EXERCISE GOAL: Only the lines below between the one holding "- Henri Béar et Jelena Novakovic" and the one holding "跨越制度差异、联络感情、深化沟通、弘扬文", inclusive, are to be reproduced word for word; the pictures are to be left out.

[Stored items]
========================================

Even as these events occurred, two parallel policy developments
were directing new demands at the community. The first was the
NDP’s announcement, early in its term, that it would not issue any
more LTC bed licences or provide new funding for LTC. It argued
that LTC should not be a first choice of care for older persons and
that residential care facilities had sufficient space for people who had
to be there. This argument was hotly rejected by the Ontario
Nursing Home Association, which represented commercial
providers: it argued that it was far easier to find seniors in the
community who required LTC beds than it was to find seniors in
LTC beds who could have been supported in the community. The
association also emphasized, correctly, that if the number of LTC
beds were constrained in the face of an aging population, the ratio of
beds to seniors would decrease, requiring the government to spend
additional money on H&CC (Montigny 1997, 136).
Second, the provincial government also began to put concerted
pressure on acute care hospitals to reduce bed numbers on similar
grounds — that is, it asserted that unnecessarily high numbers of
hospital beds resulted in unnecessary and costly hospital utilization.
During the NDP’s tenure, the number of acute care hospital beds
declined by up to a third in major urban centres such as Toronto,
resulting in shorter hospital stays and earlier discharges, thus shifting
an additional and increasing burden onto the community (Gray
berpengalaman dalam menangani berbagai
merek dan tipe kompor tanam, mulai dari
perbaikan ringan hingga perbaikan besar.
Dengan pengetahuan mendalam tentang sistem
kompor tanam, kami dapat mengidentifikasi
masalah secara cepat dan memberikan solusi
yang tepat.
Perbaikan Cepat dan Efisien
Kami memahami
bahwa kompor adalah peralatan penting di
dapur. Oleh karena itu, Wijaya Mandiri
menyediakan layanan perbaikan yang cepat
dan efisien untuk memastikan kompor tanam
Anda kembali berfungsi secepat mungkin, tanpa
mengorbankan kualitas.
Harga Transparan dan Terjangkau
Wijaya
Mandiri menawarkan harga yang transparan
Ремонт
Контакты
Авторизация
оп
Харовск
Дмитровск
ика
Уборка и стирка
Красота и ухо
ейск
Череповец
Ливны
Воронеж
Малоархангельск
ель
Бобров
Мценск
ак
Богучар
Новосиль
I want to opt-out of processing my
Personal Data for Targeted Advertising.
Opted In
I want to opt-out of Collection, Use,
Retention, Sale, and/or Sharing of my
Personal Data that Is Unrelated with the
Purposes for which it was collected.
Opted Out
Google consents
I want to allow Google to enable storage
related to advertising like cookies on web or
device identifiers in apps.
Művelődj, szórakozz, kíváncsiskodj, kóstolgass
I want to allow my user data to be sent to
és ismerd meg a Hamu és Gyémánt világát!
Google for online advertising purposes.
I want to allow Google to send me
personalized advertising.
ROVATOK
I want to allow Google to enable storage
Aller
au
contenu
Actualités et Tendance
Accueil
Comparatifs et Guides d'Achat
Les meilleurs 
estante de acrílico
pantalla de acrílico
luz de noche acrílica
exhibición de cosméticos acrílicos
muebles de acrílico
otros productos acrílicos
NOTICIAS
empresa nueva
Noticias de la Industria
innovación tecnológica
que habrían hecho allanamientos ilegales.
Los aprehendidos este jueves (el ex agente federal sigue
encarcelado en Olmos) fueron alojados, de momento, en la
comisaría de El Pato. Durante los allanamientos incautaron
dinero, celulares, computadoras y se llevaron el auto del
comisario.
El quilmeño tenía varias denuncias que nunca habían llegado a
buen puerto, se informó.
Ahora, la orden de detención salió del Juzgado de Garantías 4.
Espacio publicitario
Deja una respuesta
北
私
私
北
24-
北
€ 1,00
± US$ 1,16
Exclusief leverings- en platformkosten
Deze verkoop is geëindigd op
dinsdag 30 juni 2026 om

========================================

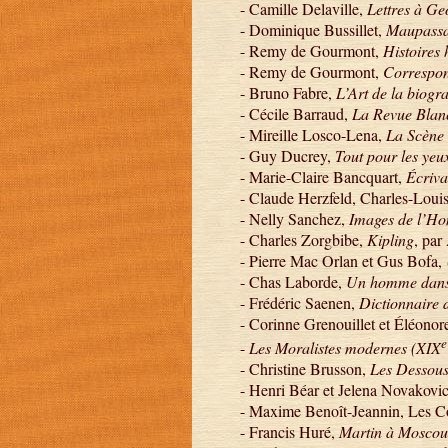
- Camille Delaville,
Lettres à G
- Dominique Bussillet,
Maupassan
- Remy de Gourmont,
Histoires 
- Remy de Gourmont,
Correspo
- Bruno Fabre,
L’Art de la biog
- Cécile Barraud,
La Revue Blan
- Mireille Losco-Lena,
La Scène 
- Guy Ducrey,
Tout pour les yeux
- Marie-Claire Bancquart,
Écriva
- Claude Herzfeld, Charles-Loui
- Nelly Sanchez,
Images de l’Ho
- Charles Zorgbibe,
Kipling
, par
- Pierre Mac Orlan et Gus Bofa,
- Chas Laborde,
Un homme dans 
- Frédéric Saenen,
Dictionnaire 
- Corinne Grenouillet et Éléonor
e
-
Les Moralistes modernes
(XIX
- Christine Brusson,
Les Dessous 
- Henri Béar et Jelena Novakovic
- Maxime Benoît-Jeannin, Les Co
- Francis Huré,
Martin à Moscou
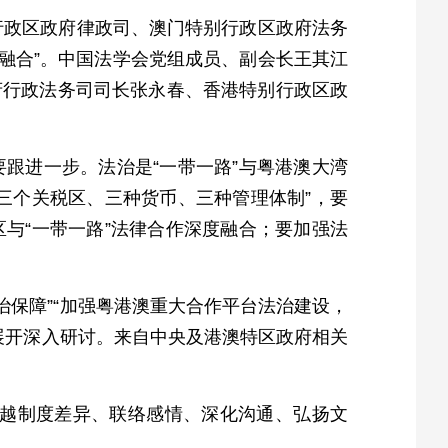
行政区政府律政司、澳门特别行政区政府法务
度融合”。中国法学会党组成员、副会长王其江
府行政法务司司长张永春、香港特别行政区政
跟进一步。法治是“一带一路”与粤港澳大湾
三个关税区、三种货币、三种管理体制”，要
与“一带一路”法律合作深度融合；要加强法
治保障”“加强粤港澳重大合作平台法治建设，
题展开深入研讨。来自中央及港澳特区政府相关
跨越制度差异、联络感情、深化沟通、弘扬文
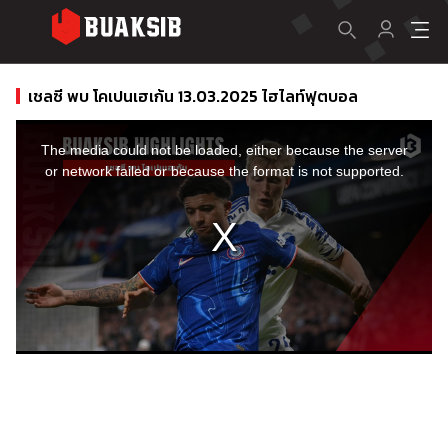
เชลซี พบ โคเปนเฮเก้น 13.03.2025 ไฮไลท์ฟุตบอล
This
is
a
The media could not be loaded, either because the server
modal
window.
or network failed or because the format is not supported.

========================================

ANSWER FOR THE TASK:
- Henri Béar et Jelena Novakovic
- Maxime Benoît-Jeannin, Les Co
- Francis Huré,
Martin à Moscou
行政区政府律政司、澳门特别行政区政府法务
度融合”。中国法学会党组成员、副会长王其江
府行政法务司司长张永春、香港特别行政区政
跟进一步。法治是“一带一路”与粤港澳大湾
三个关税区、三种货币、三种管理体制”，要
与“一带一路”法律合作深度融合；要加强法
治保障”“加强粤港澳重大合作平台法治建设，
题展开深入研讨。来自中央及港澳特区政府相关
跨越制度差异、联络感情、深化沟通、弘扬文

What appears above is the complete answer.